We frequently see cases where companies fail to understand the seriousness of a subpoena and assign a junior person to find and provide documents to the government. When issues later arise and we are called upon to help, we often find that the person providing documents did not document what documents were provided and what were not. Even worse, they may even waive the attorney-client privilege. This hampers our ability to respond properly to the government, and hurt the company and its owners, officers and employees.
Sometimes, a company will be concerned about the tight timeframe it has been given to respond to a subpoena. These timelines are normally flexible, and if counsel is retained by the company to conduct a review, then counsel can almost always be able to obtain an extension from the government to allow for a proper review of documents. Counsel can also frequently narrow the scope of the subpoena thereby reducing the number of documents that actually need to be produced.
The important thing to remember, however, is that subpoenas are very serious matters and need to be treated as such. In the absence of an order quashing a subpoena, the company must comply with its terms and provide the information requested.
Beyond the Subpoena.
Responding to the subpoena is important, but even more important to the company is understanding the government’s investigation and determining a company or person’s criminal or civil exposure. Only an attorney well versed in white-collar defense will be able to determine what conduct the government is looking into and what risks are associated with the investigation and then take steps to begin to mitigate any risk that does exist.

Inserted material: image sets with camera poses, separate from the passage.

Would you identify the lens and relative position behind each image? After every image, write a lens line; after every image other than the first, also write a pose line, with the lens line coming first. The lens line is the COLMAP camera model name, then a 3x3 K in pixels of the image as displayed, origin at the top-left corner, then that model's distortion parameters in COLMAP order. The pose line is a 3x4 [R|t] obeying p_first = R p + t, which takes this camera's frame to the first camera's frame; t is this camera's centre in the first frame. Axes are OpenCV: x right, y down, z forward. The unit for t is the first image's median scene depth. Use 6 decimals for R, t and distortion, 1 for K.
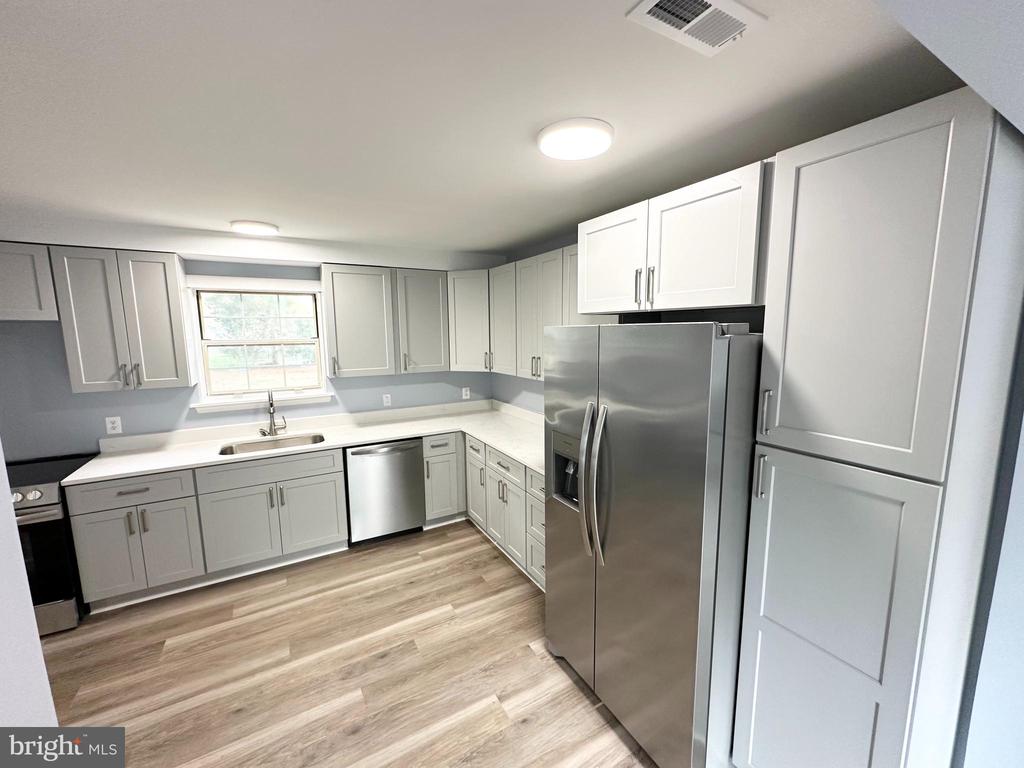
lens RADIAL K [[406.7, 0, 511.9], [0, 406.7, 384.3], [0, 0, 1]] dist [-0.000421, 0.000127]
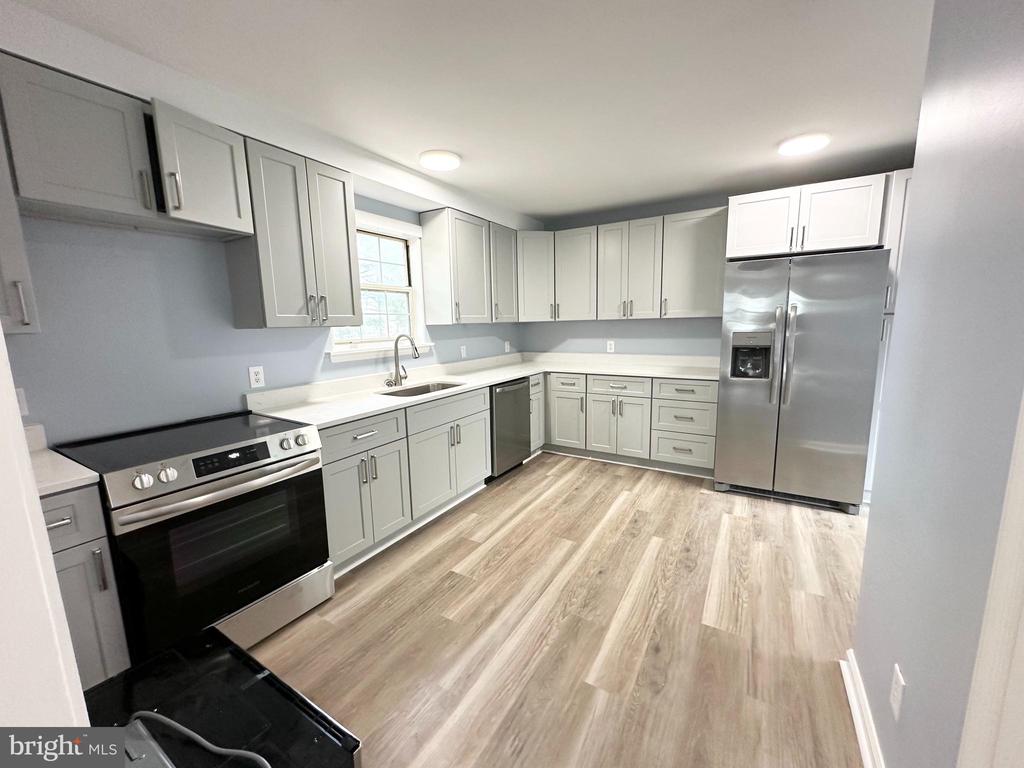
lens RADIAL K [[406.7, 0, 511.8], [0, 406.7, 382.8], [0, 0, 1]] dist [-0.000421, 0.000127]
pose [[0.873288, -0.083464, 0.480001, -0.934759], [0.080384, 0.996398, 0.027010, 0.132543], [-0.480527, 0.014997, 0.876852, 0.051832]]
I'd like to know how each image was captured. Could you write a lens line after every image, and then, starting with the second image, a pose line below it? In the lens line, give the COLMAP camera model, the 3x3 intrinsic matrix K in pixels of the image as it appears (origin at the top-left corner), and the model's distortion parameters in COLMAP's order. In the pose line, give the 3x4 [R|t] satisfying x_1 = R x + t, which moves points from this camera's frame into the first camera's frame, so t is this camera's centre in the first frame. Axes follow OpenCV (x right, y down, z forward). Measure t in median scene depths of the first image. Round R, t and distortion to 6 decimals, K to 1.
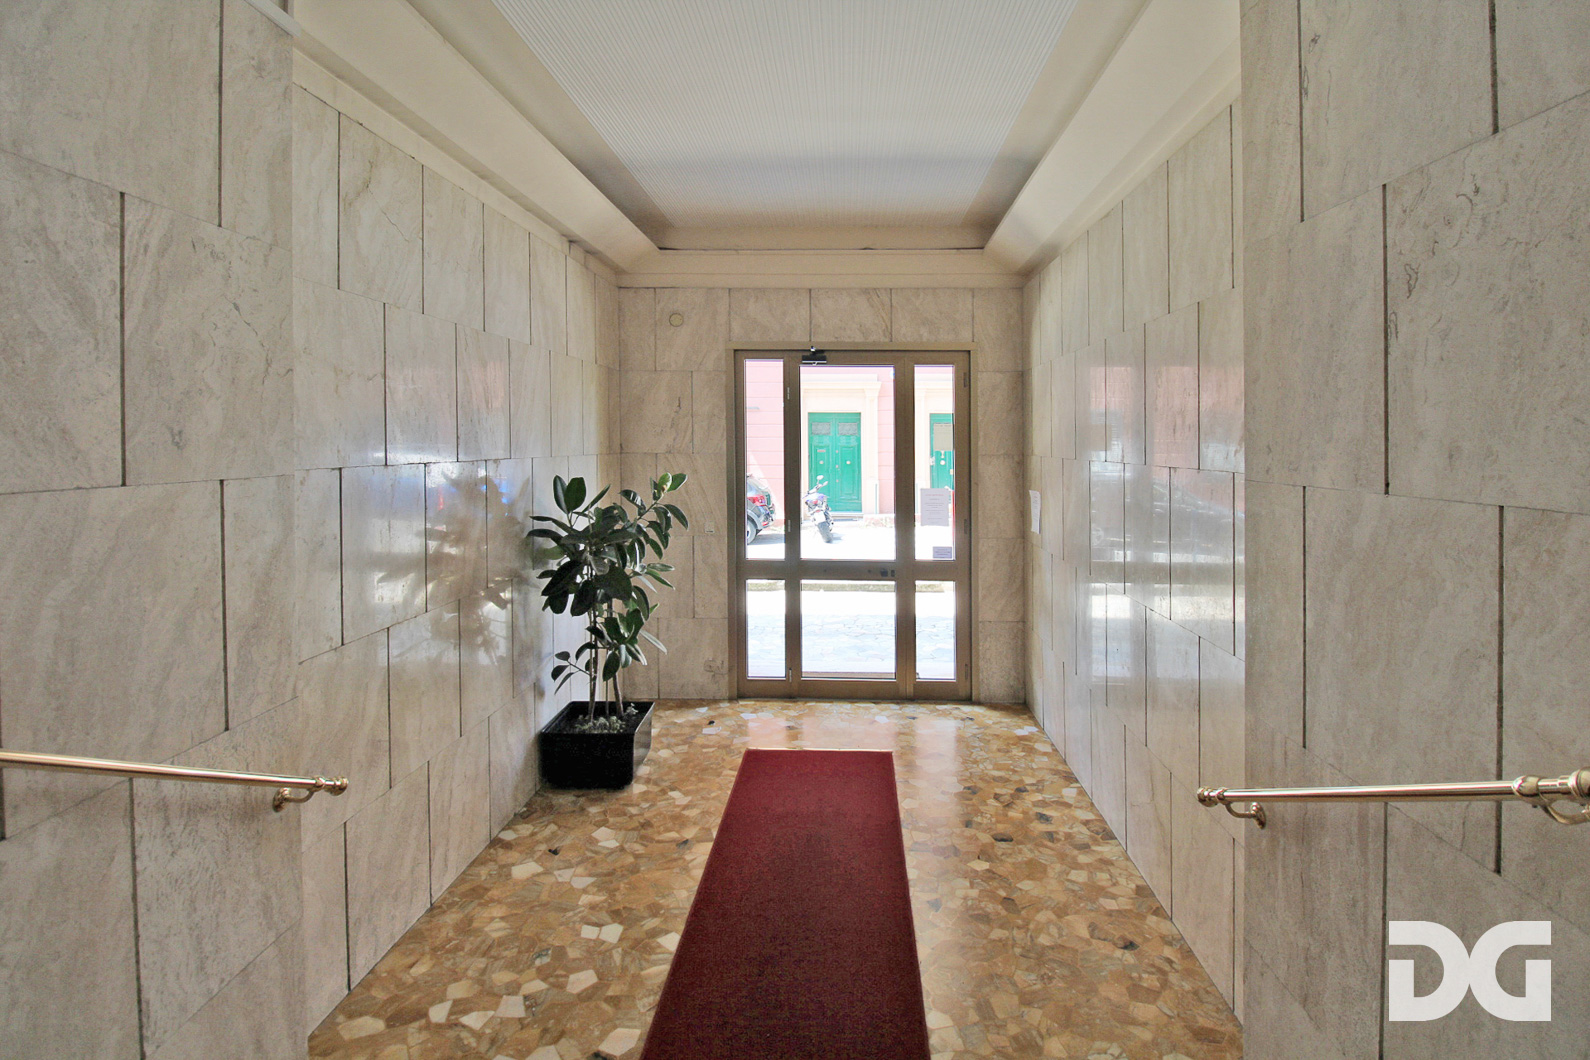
lens RADIAL K [[751.2, 0, 794.1], [0, 751.2, 521.7], [0, 0, 1]] dist [0.000048, -0.013979]
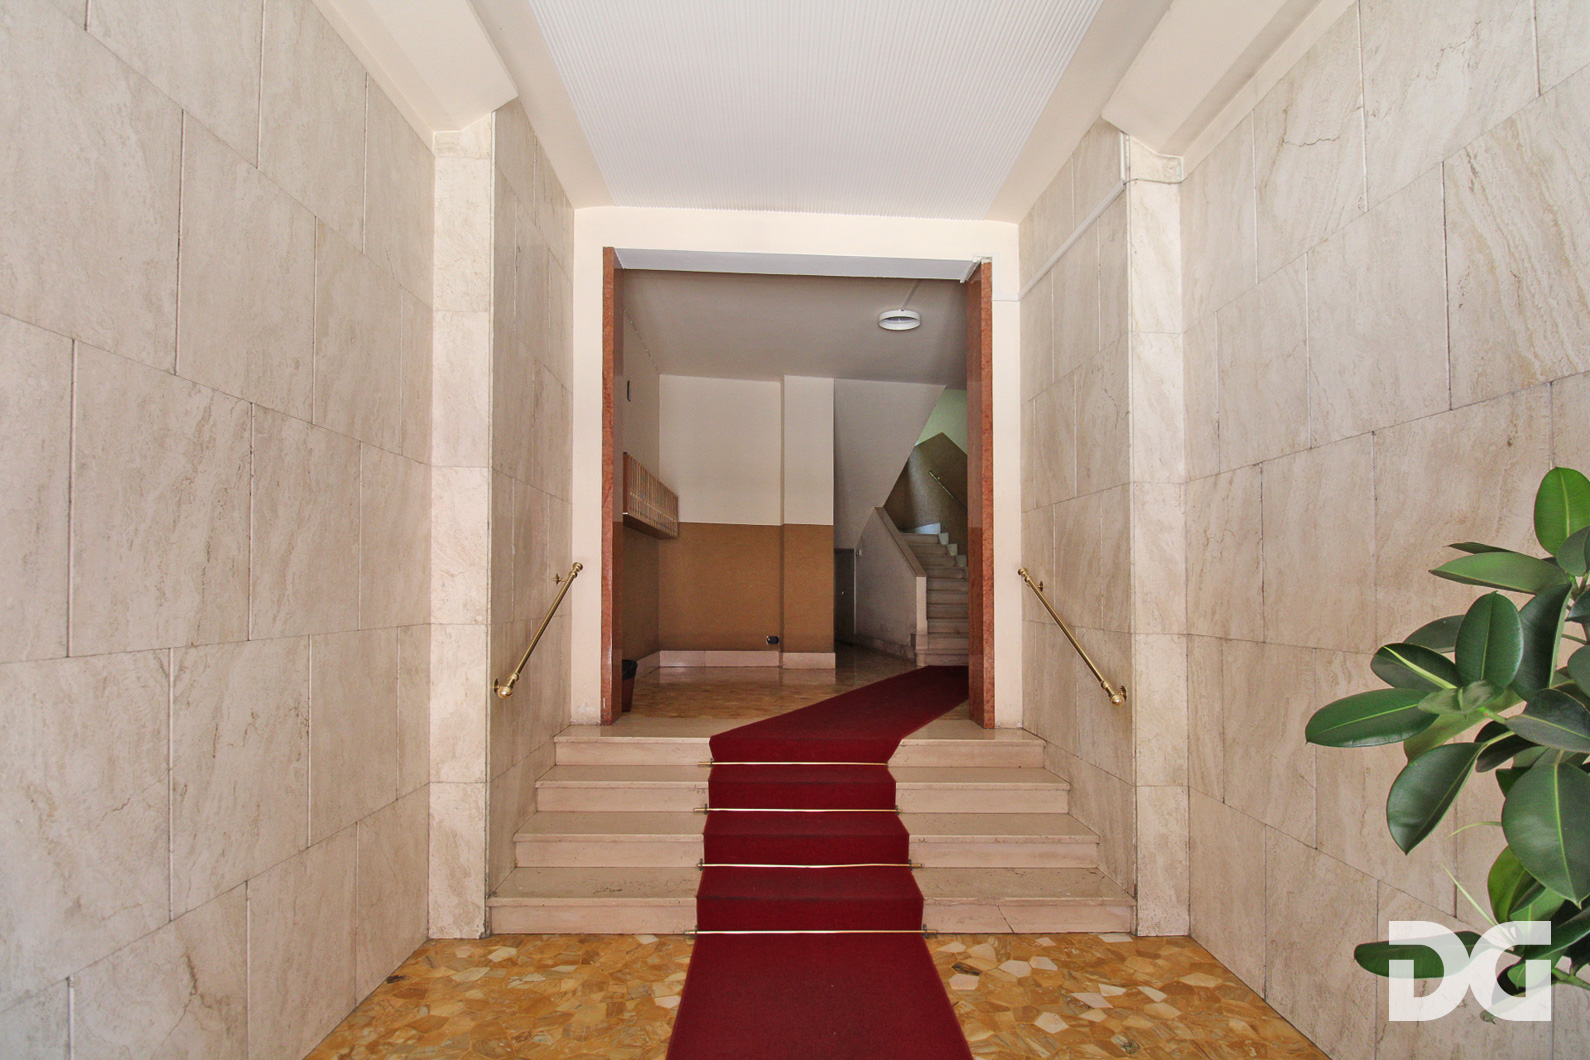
lens RADIAL K [[751.2, 0, 794.1], [0, 751.2, 521.7], [0, 0, 1]] dist [0.000048, -0.013979]
pose [[-0.996348, -0.025730, -0.081420, 0.117466], [-0.027011, 0.999528, 0.014666, 0.004045], [0.081004, 0.016811, -0.996572, 1.926293]]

It is possible that a white-collar defense attorney may discover evidence of one or more criminal violations. If this is the case, there are actions he or she can take to help the company avoid prosecution. Often times, violations result from a lack of understanding of the law. In these cases, it may be appropriate to institute a compliance program and conduct training to inform employees of legal requirements of which they may not even be aware.
For example, let’s say, hypothetically, that a medical practice has mischaracterized billings to Medicare and that the government has issued a subpoena for medical records from the practice. This may point to treatment that was “not medically necessary” or services that were “unbundled” to obtain higher reimbursement. If counsel discovers a violation, there are several actions it can take before the government makes a charging decision. It may wish to calculate the amount of reimbursement it improperly received and then voluntarily self-report the violation arguing that the violation was inadvertent and pay back the reimbursement it improperly received. It may also wish to implement a compliance program or strengthen an existing program to prevent violations in the future. Actions like these, in the right circumstance, can reduce the risk of prosecution.
Final Words.
A subpoena should be viewed as a warning sign to a company. It needs to be taken seriously. There is a lot that can be done to reduce or eliminate the potential adverse results of a subpoena, however, if proper steps are taken. One of the first things the company should do is contact an experienced white-collar defense attorney.